I accidentaly didn't reply to all last time so i'll repost...
this was in response to tim's post.

---

I'm not a linden but I'll answer your questions regardless.
The issues with the cache are these:
1) Size of assets
2) Number of assets

Assets range in size from a few hundred bytes (animations) to a few hundred
kilobytes (textures). For this reason they used a single file to house the
cache. Their adressing system uses 32 bit addresses which limits them to a
cache size of 4 GB.

The next issues is the number of assets. The average asset size is around 64
kilobytes. Which means a typical 1GB cache holds around 16 thousand assets.
Likewise there is a lookup table with keys and addresses.
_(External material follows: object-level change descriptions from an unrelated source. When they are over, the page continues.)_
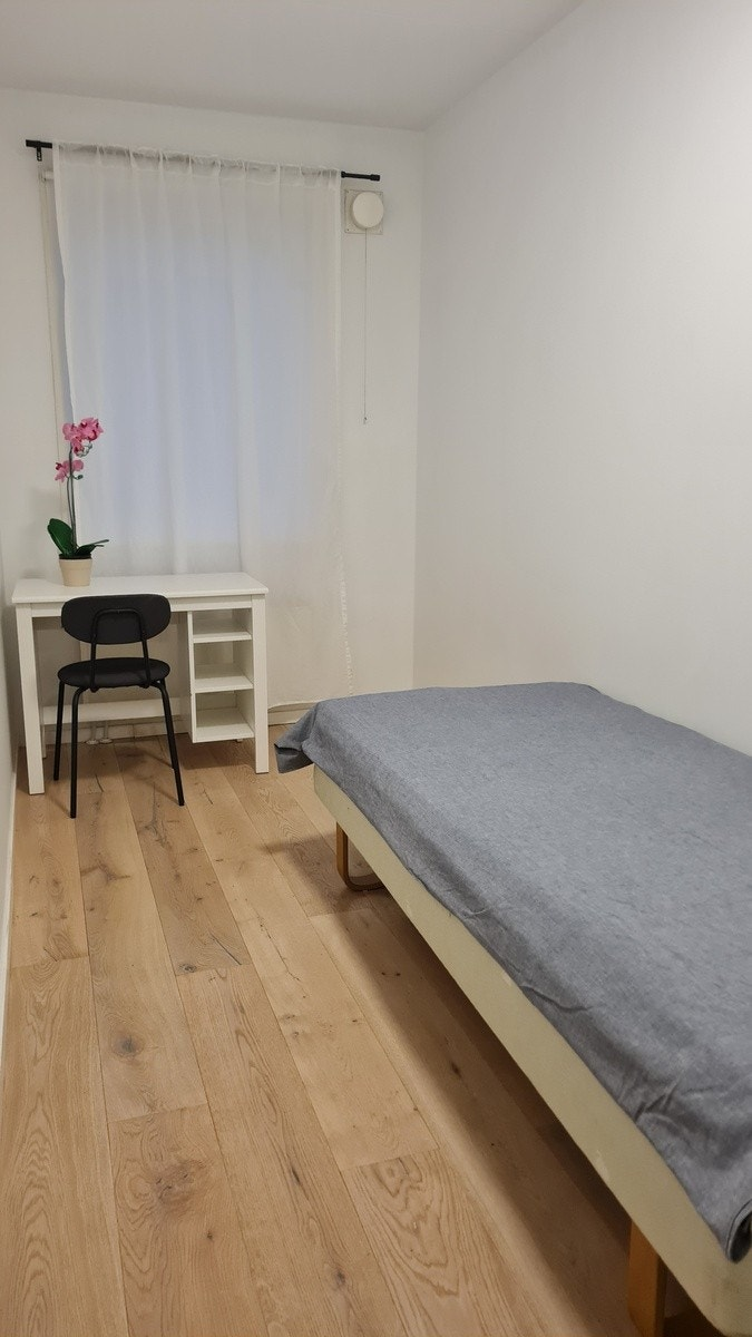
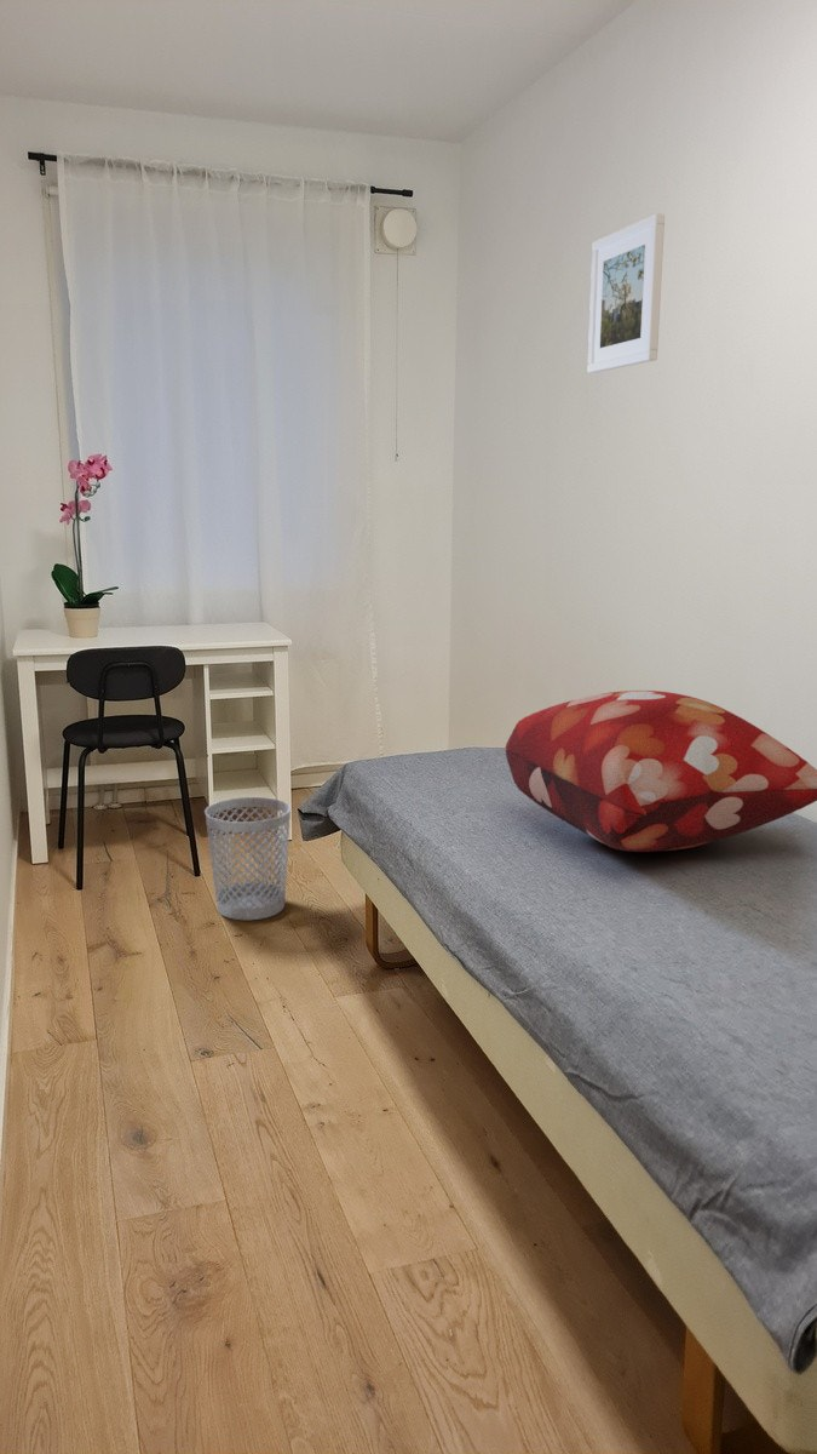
+ wastebasket [203,796,292,921]
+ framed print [587,212,666,374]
+ decorative pillow [505,689,817,853]
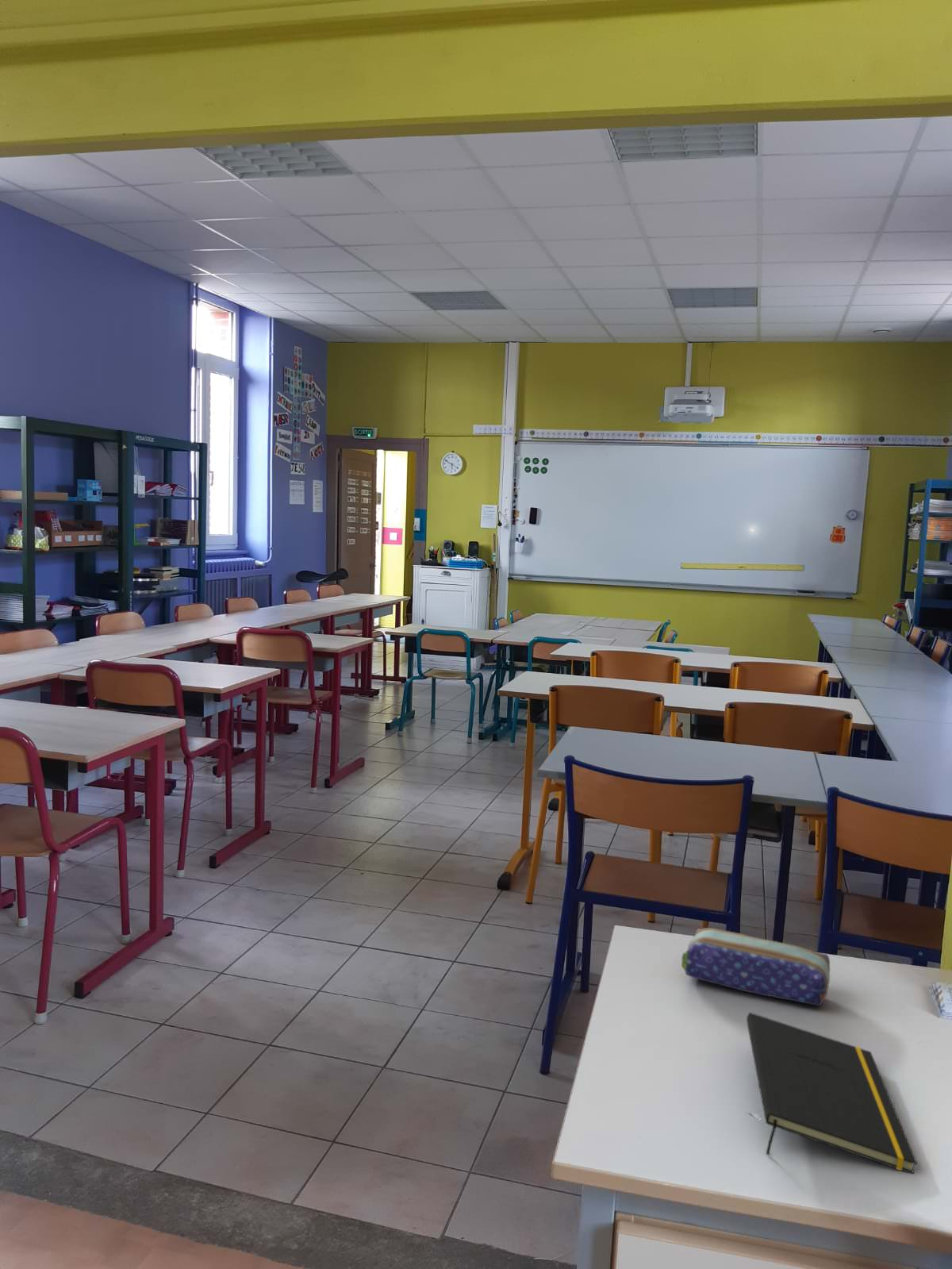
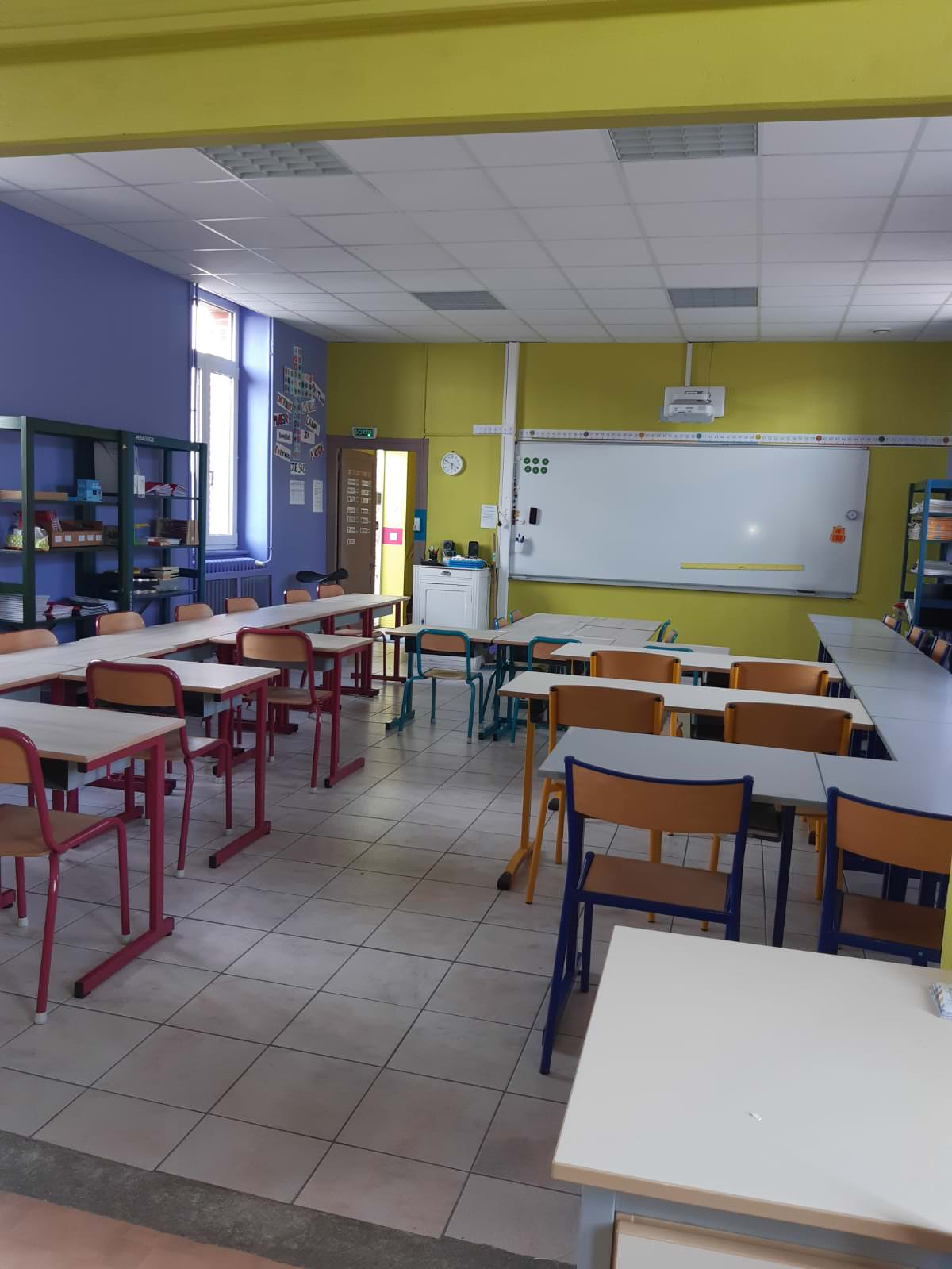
- pencil case [681,927,831,1007]
- notepad [746,1012,918,1175]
The reason the
cache is limited in size, has more to do with searching then anything else.
When you have a lookup table of 16000 items, it is very time consuming to
find anything in the table. Very few file systems can handle this quantity
of items gracefully.

It doesn't take a great leap of imagination to figure out how to optimize a
file system storage method.

----

On 1/23/07, David Baker <david_baker at iinet.net.au> wrote:
>
> Hi Pheonix,
>
> Thanks for that info - there goes my easy data use reduction.
>
> In relation to the second part of my original post, you mention that
> texture
> downloading is 80%+ of the bandwidth usage for the client.  Can you
> comment
> on what proportion of server load it contributes?  In other words, is
> there
> scope for a significant reduction in lagginess / ability to support
> additional avatars in a simulator through peer to peer exchange of
> textures?
> Not much point looking at that as a concept if it won't make much
> difference.  Also, the obvious architecture for such a system would rely
> on
> the uniqueness of texture UUIDs and that the texture with a given UUID
> cannot change.  Are these safe presumptions?
>
> Cheers,
>
> David
>
>
> ----- Original Message -----
> From: "Phoenix" <phoenix at secondlife.com>
> To: "Tim Shephard" <tshephard at gmail.com>
> Cc: "David Baker" <david_baker at iinet.net.au>; <sldev at lists.secondlife.com>
> Sent: Wednesday, January 24, 2007 4:54 AM
> Subject: Re: [sldev] Bandwidth requirements
>
> There are a lot of issues at work here so I will try to fill in some
> holes.
>
> During development years ago, we discovered that opening files on
> win2k was so abysmally slow that we needed a specialized file cache
> to reduce client stalls. This is implemented in the LLVFS class which
> uses (in their various forms) the index.db2 and data.db2 files. Our
> vfs implementation is usable, pretty fast, but not usable past a gig
> or so of cache data.
>
> As noted elsewhere, the 'first look' viewer is not using the vfs for
> texture cache -- easily 90% of total bandwidth usage. Since the
> viewer is only opening and decoding a small set of textures over a
> few seconds, the file open overhead is no longer significant for
> textures.
>
> During startup, the viewer is still engaging in a lot of
> initialization logic, and will let you in world before it is done. As
> such, it has not even necessarily loaded (it uses asynchronous file
> reads for textures) or decoded any textures even if they are cached.
> It is always possible that there are cases where the cache is just
> broken and it has to re-download the texture, but the new cache
> scheme for the upcoming viewer will make this easier to detect.